Oil traders empty key crude storage hub as global demand booms
Oil traders are emptying one of the world’s largest crude storage facilities, located near the southernmost tip of Africa, as the physical market tightens amid booming demand and OPEC production cuts.
Total SA, Vitol Group and Mercuria Energy Group Ltd. are selling crude they hoarded in Saldanha Bay, South Africa, during the 2015-2016 glut when the market effectively paid traders to store oil, according to people familiar with the matter, who asked not to be named discussing private operations.
Crude demand is now seasonally outstripping supply, tightening the physical market for some crude varieties to levels not seen in the last two years and encouraging traders to sell their stored oil.
“The market is selling inventories from everywhere,” Mercuria CEO Marco Dunand said in an interview in Geneva.
Although largely unknown outside the oil trading industry, Saldanha Bay is one of the world’s largest crude storage facilities, with a capacity to hold 45 MMbbl in just six gigantic, partially-buried concrete tanks. By comparison, Cushing, the better-known U.S. oil storage center in Oklahoma that serves as the pricing point for the West Texas Intermediate oil benchmark, can hold about 75 MMbbl in more than 125 tanks.
Mercuria, which operates a blending operation at the South African terminal, has been offering cargoes from the facility, with China the likeliest destination, according to traders with knowledge of matter. Total has also been seeking tankers primarily to load Nigeria’s Escravos crude from its tank in Saldanha Bay. In addition, Vitol has been unwinding its crude stores at both Saldanha Bay and in northwest Europe, the traders said.
Vitol and Mercuria declined to comment on their Saldanha operations. Total didn’t immediately respond to a request for comment.

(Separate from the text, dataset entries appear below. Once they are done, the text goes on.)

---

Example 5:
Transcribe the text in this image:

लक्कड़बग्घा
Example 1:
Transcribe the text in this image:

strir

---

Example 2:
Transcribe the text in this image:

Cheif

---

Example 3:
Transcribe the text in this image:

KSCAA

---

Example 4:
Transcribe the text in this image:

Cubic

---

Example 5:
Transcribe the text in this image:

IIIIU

The structure of the Brent crude oil market has strengthened into so-called backwardation — when near-term prices are more expensive than those in later months, indicating tighter supply. For most of 2015, 2016 and earlier this year, the Brent market was in the opposite condition, known as contango, which encourages stockpiling. Contango allows traders to buy crude, put it into storage and lock-in a profit for a future sale by hedging forward.

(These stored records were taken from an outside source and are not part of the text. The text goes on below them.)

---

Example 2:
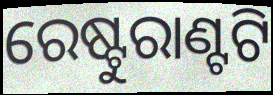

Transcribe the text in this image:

ରେଷ୍ଟୁରାଣ୍ଟଟି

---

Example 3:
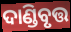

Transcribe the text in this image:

ଦାଣ୍ଡିବୃତ୍ତ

“Backwardation is going to increase a bit,” Dunand said in the Sept. 15 interview. “We are seeing a reduction in global inventories, although we can see another build-up in the first quarter of next year,” he added.
Brent futures for next month have risen to a premium of about 30 cents a barrel to those the following month, meaning that timespread is in backwardation. In early July, that spread was in a contango of about 30 cents a barrel. Other key timespreads, including the price difference between the December 2017 and December 2018 contracts — a popular yardstick for measuring market conditions — have also moved into backwardation.

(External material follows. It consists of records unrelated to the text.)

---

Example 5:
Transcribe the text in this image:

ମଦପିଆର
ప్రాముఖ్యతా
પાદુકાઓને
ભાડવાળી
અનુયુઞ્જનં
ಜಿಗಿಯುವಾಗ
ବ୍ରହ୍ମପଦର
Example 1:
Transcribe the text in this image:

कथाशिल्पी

The shift of the Brent curve toward backwardation is “proof that the oil market is re-balancing,” said Amrita Sen, chief oil analyst at consultant Energy Aspects Ltd. in London. “Physical crude differentials are strong globally.”
OPEC officials, along with other big oil producers including Russia, are gathering this week for a meeting to review progress on production curbs agreed last year. The review will help OPEC and non-OPEC oil ministers when they meet in Vienna on Nov. 30 to decide whether to extend their production cuts beyond March 2018.
After months of pessimism, some oil traders see the potential for higher prices next year. Asked at an industry conference in Geneva last week whether he would buy or sell Brent at $60/bbl on average next year, Trafigura Group CFO Christophe Salmon said: “I will buy that.”